LEJR episodes of care are limited to MS-DRGs 469 and 470 (major joint replacement or reattachment of lower extremity with and without Major Complication or Comorbidities). CMS specifically targeted LEJR episodes because they “are high-expenditure, high utilization procedures . . . [with] significant variation in spending . . . .” Payment will bundle together the LEJR procedure and inpatient stay and all related care covered under Medicare Parts A and B within 90 days of discharge, including hospital care, post-acute care, and physician services. Under the model, a participating hospital could contract with other providers and suppliers (skilled nursing facilities, long-term care hospitals, rehabilitation facilities, physicians, etc.) to share payments and penalties, with some limitations.

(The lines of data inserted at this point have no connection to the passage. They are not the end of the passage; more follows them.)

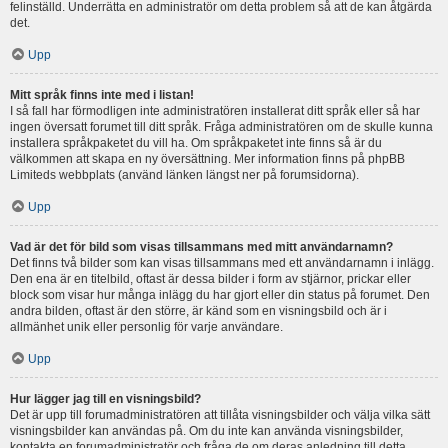
felinställd. Underrätta en administratör om detta problem så att de kan åtgärda
det.
Upp
Mitt språk finns inte med i listan!
I så fall har förmodligen inte administratören installerat ditt språk eller så har
ingen översatt forumet till ditt språk. Fråga administratören om de skulle kunna
installera språkpaketet du vill ha. Om språkpaketet inte finns så är du
välkommen att skapa en ny översättning. Mer information finns på phpBB
Limiteds webbplats (använd länken längst ner på forumsidorna).
Upp
Vad är det för bild som visas tillsammans med mitt användarnamn?
Det finns två bilder som kan visas tillsammans med ett användarnamn i inlägg.
Den ena är en titelbild, oftast är dessa bilder i form av stjärnor, prickar eller
block som visar hur många inlägg du har gjort eller din status på forumet. Den
andra bilden, oftast är den större, är känd som en visningsbild och är i
allmänhet unik eller personlig för varje användare.
Upp
Hur lägger jag till en visningsbild?
Det är upp till forumadministratören att tillåta visningsbilder och välja vilka sätt
visningsbilder kan användas på. Om du inte kan använda visningsbilder,
kontakta en forumadministratör och fråga de om deras anledning till detta.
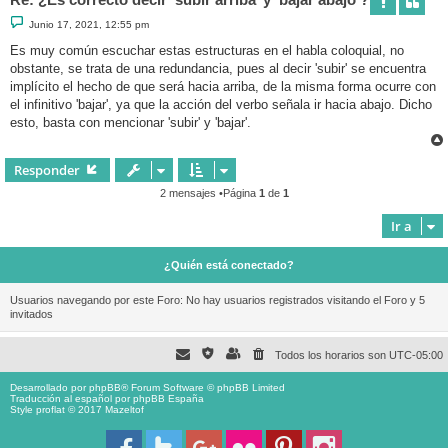
M
Junio 17, 2021, 12:55 pm
e
n
Es muy común escuchar estas estructuras en el habla coloquial, no
s
obstante, se trata de una redundancia, pues al decir 'subir' se encuentra
a
j
implícito el hecho de que será hacia arriba, de la misma forma ocurre con
e
el infinitivo 'bajar', ya que la acción del verbo señala ir hacia abajo. Dicho
esto, basta con mencionar 'subir' y 'bajar'.
Responder
2 mensajes •Página
1
de
1
Ir a
¿Quién está conectado?
Usuarios navegando por este Foro: No hay usuarios registrados visitando el Foro y 5
invitados
Todos los horarios son
UTC-05:00
Desarrollado por
phpBB
® Forum Software © phpBB Limited
Traducción al español por
phpBB España
Style proflat © 2017
Mazeltof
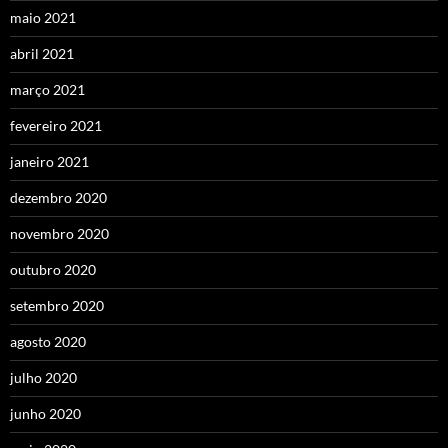
maio 2021
abril 2021
março 2021
fevereiro 2021
janeiro 2021
dezembro 2020
novembro 2020
outubro 2020
setembro 2020
agosto 2020
julho 2020
junho 2020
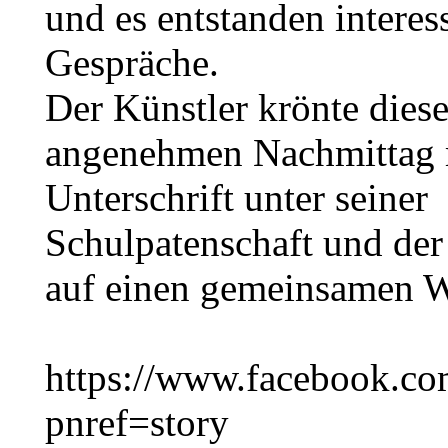
und es entstanden interes
Gespräche.
Der Künstler krönte dies
angenehmen Nachmittag 
Unterschrift unter seiner
Schulpatenschaft und der
auf einen gemeinsamen
https://www.facebook.c
pnref=story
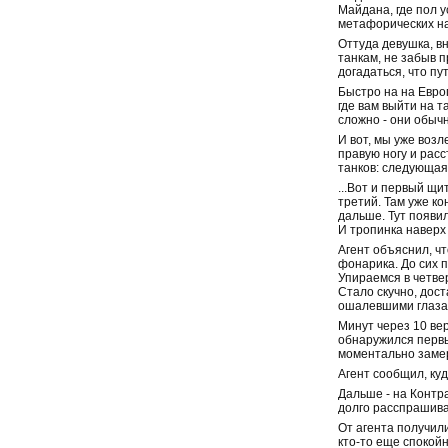
Майдана, где пол 
метафорических на
Оттуда девушка, в
танкам, не забыв п
догадаться, что п
Быстро на на Европ
где вам выйти на 
сложно - они обычн
И вот, мы уже воз
правую ногу и расс
танков: следующая
...Вот и первый щи
третий. Там уже ко
дальше. Тут появил
И тропинка наверх
Агент объяснил, чт
фонарика. До сих п
Упираемся в четвер
Стало скучно, дост
ошалевшими глазами
Минут через 10 вер
обнаружился первы
моментально замер
Агент сообщил, куд
Дальше - на Контра
долго расспрашива
От агента получил
кто-то еще спокойн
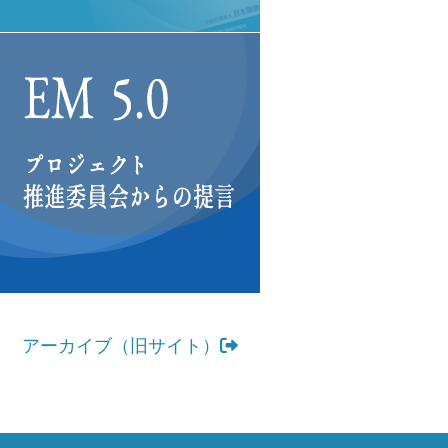
アーカイブ（旧サイト）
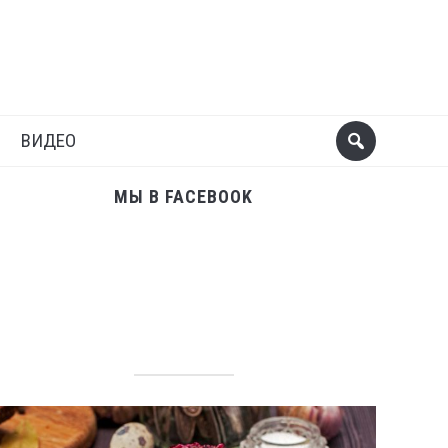
Поделиться
Следующий пост
ВИДЕО
МЫ В FACEBOOK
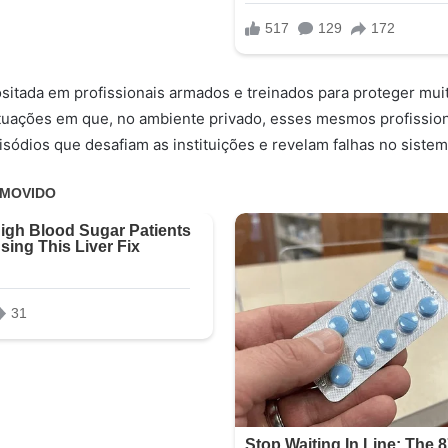
sitada em profissionais armados e treinados para proteger mui
tuações em que, no ambiente privado, esses mesmos profissio
sódios que desafiam as instituições e revelam falhas no siste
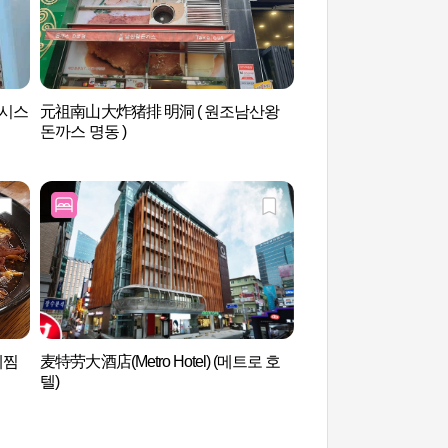
아시스
元祖南山大炸猪排 明洞 ( 원조남산왕
明洞艺术剧场 (명동
돈까스 명동 )
계찜
麦特劳大酒店(Metro Hotel) (메트로 호
首尔乐天酒店雪花秀
텔)
텔서울 설화수 스파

The performance periods will generally run for one calendar year, with the exception of the first performance period, which will run from April 1, 2016 to December 31, 2016. During each performance year, hospitals and other providers will be paid according to normal fee-for-service systems. At the end of a given year, based on claims data, CMS will reconcile the actual LEJR episode payment against a CJR target price. The price will vary based on complexity of the case (e.g., higher spending targets for hip fractures), and CMS will additionally consider quality performance and post-episode spending. If the hospital spent less than the target price, the hospital will receive a reconciliation payment; otherwise, the hospital will be required to repay the difference. CMS will make reconciliation payments for all performance years, but will not require repayment until performance year 2. Furthermore, CMS established stop-loss limits (5 percent in year 2, 10 percent in year 3, and 20 percent in years 4 and 5) for hospitals other than rural hospitals, Medicare-dependent hospitals, rural referral centers and sole community hospitals (whose limits are 3 percent in year 2 and 5 percent in years 3 through 5). Similar protections exist for CMS, such that the reconciliation payment will be limited to 5 percent of the target price in years 1 and 2, and so on.

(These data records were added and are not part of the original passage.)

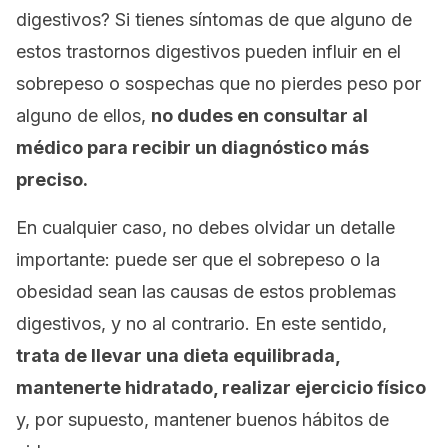
digestivos? Si tienes síntomas de que alguno de
estos trastornos digestivos pueden influir en el
sobrepeso o sospechas que no pierdes peso por
alguno de ellos,
no dudes en consultar al
médico para recibir un diagnóstico más
preciso.
En cualquier caso, no debes olvidar un detalle
importante: puede ser que el sobrepeso o la
obesidad sean las causas de estos problemas
digestivos, y no al contrario. En este sentido,
trata de llevar una dieta equilibrada,
mantenerte hidratado, realizar ejercicio físico
y, por supuesto, mantener buenos hábitos de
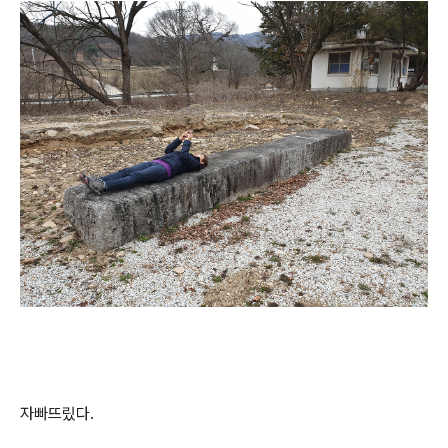
자빠뜨맀다.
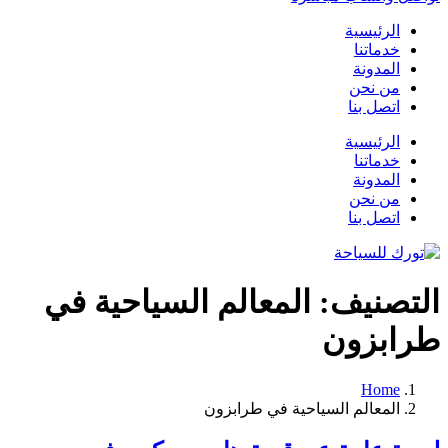
الرئيسية
خدماتنا
المدونة
من نحن
اتصل بنا
الرئيسية
خدماتنا
المدونة
من نحن
اتصل بنا
التصنيف:
المعالم السياحية في
طرابزون
Home
المعالم السياحية في طرابزون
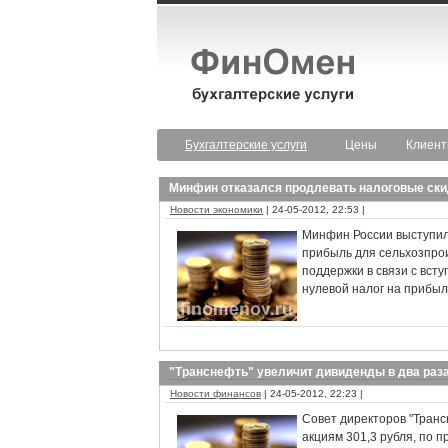
Бухгалтерские услуги
Цены
Клиен
Минфин отказался продлевать налоговые ски
Новости экономики
| 24-05-2012, 22:53 |
Минфин России выступило
прибыль для сельхозпро
поддержки в связи с вст
нулевой налог на прибыль
"Транснефть" увеличит дивиденды в два раз
Новости финансов
| 24-05-2012, 22:23 |
Совет директоров "Тран
акциям 301,3 рубля, по 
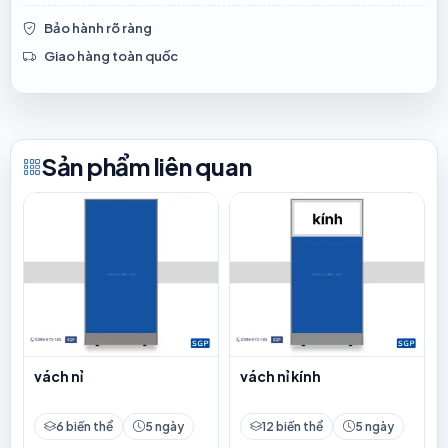
Bảo hành rõ ràng
Giao hàng toàn quốc
Sản phẩm liên quan
vách nỉ
vách nỉ kính
6 biến thể
5 ngày
12 biến thể
5 ngày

The list of participating hospitals is available here, and is based on 67 MSAs, which are counties with a core urban area with a population of at least 5,000 people. CMS excluded certain MSAs if they had a low number of LEJR episodes, and non-MSA counties are ineligible. Hospitals already participating in certain models of the Bundled Payments for Care Improvement program are exempt from the CJR model. Beneficiaries covered under Medicare Advantage or those for whom Medicare is not the primary payor are also excluded from the model.